**YOUR ASSIGNMENT**
Locate each line of the material that contains "status", then return it.
BEGIN
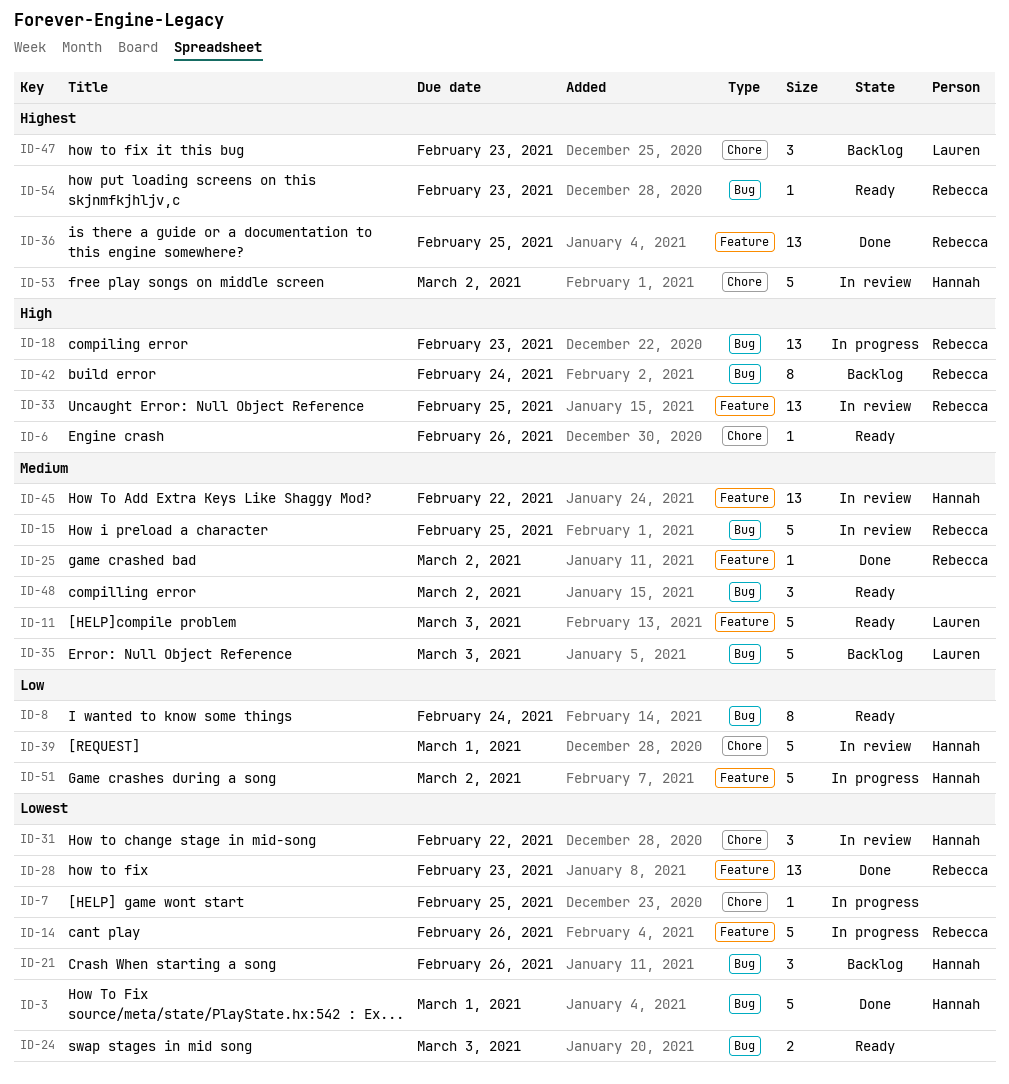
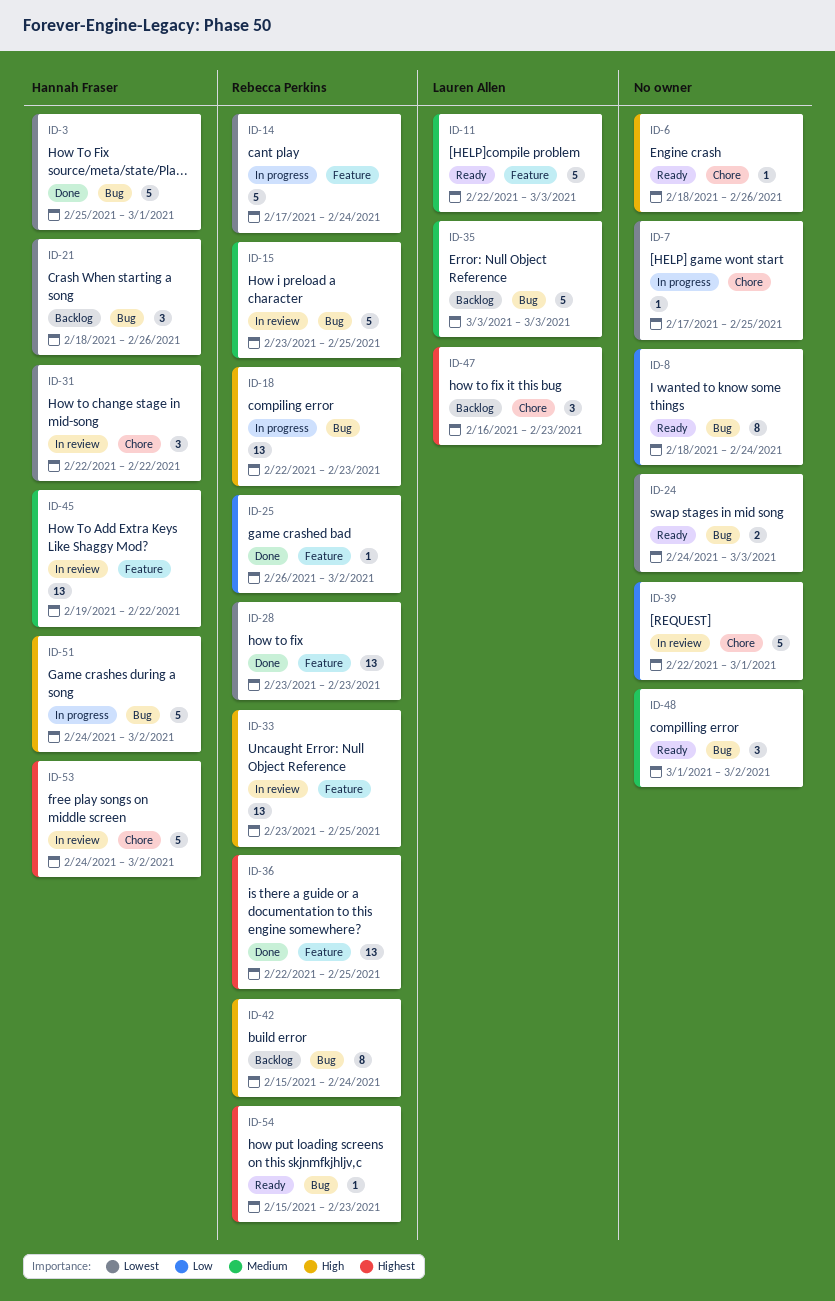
ID-14, due: Feb 26 -> Feb 24
ID-25, priority: Medium -> Low
ID-39, owner: Hannah Fraser -> none
ID-51, priority: Low -> High
ID-51, label: Feature -> Bug

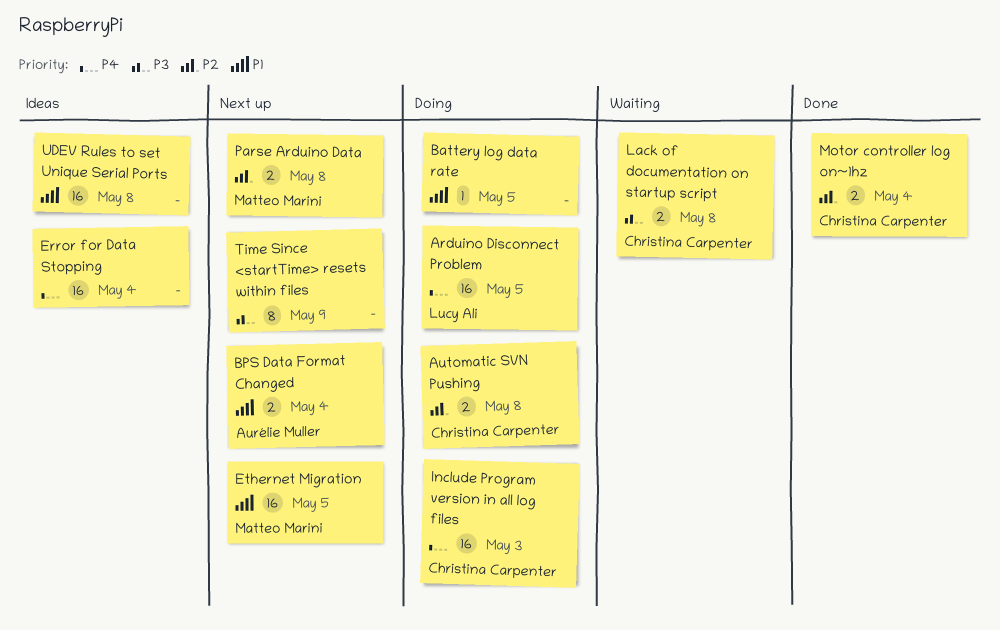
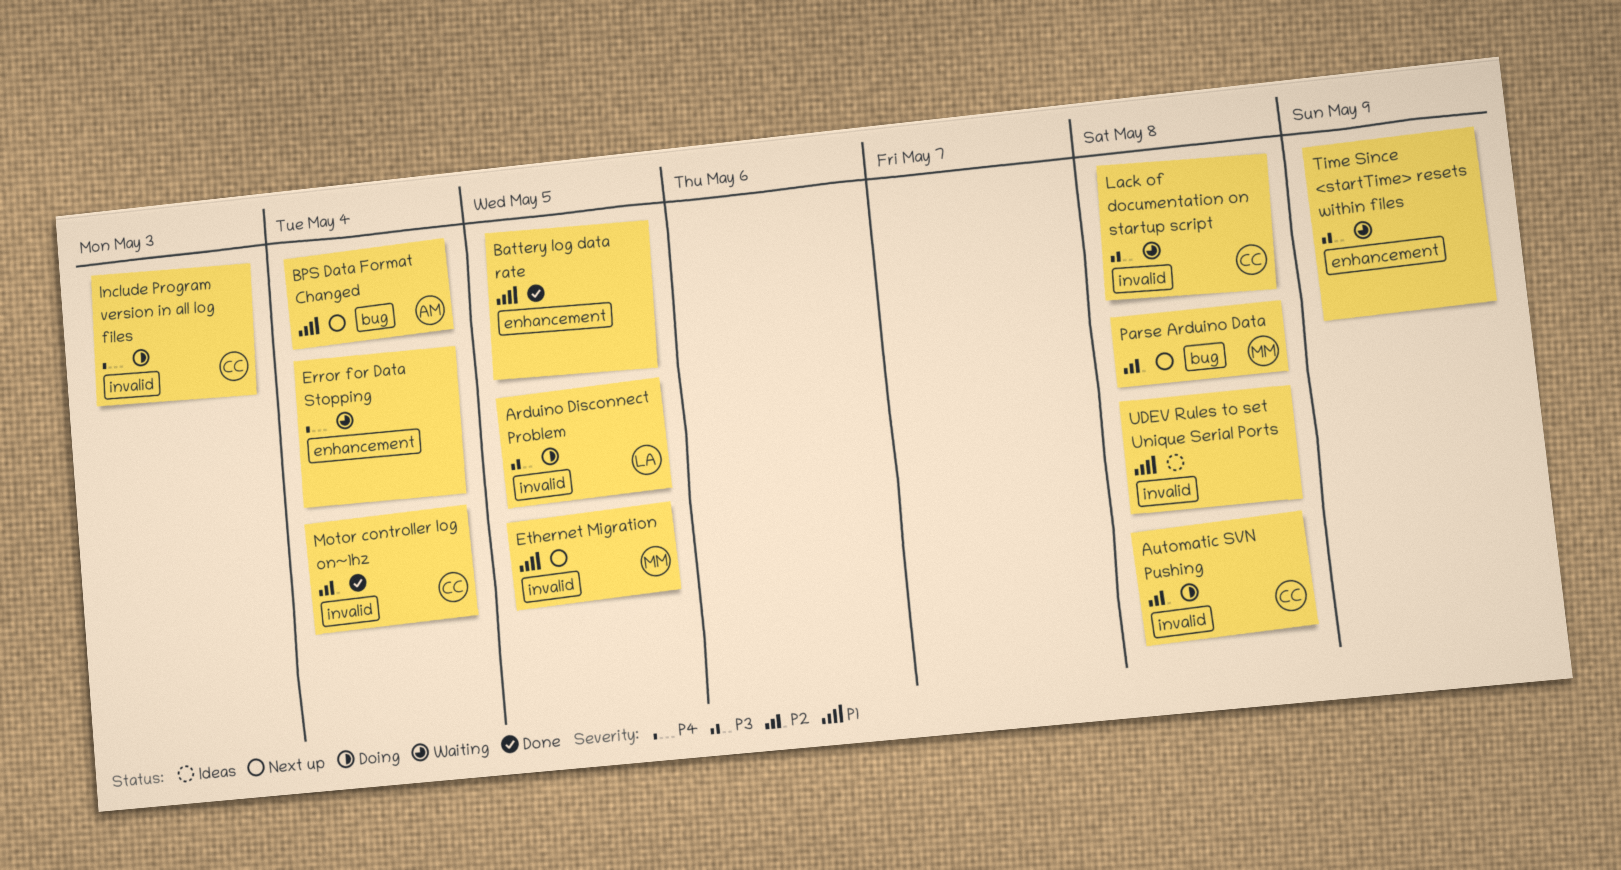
Arduino Disconnect Problem, priority: P4 -> P3
Battery log data rate, status: Doing -> Done
Error for Data Stopping, status: Ideas -> Waiting
Time Since <startTime> resets within files, status: Next up -> Waiting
END
**COMPLETED EXERCISE**
Battery log data rate, status: Doing -> Done
Error for Data Stopping, status: Ideas -> Waiting
Time Since <startTime> resets within files, status: Next up -> Waiting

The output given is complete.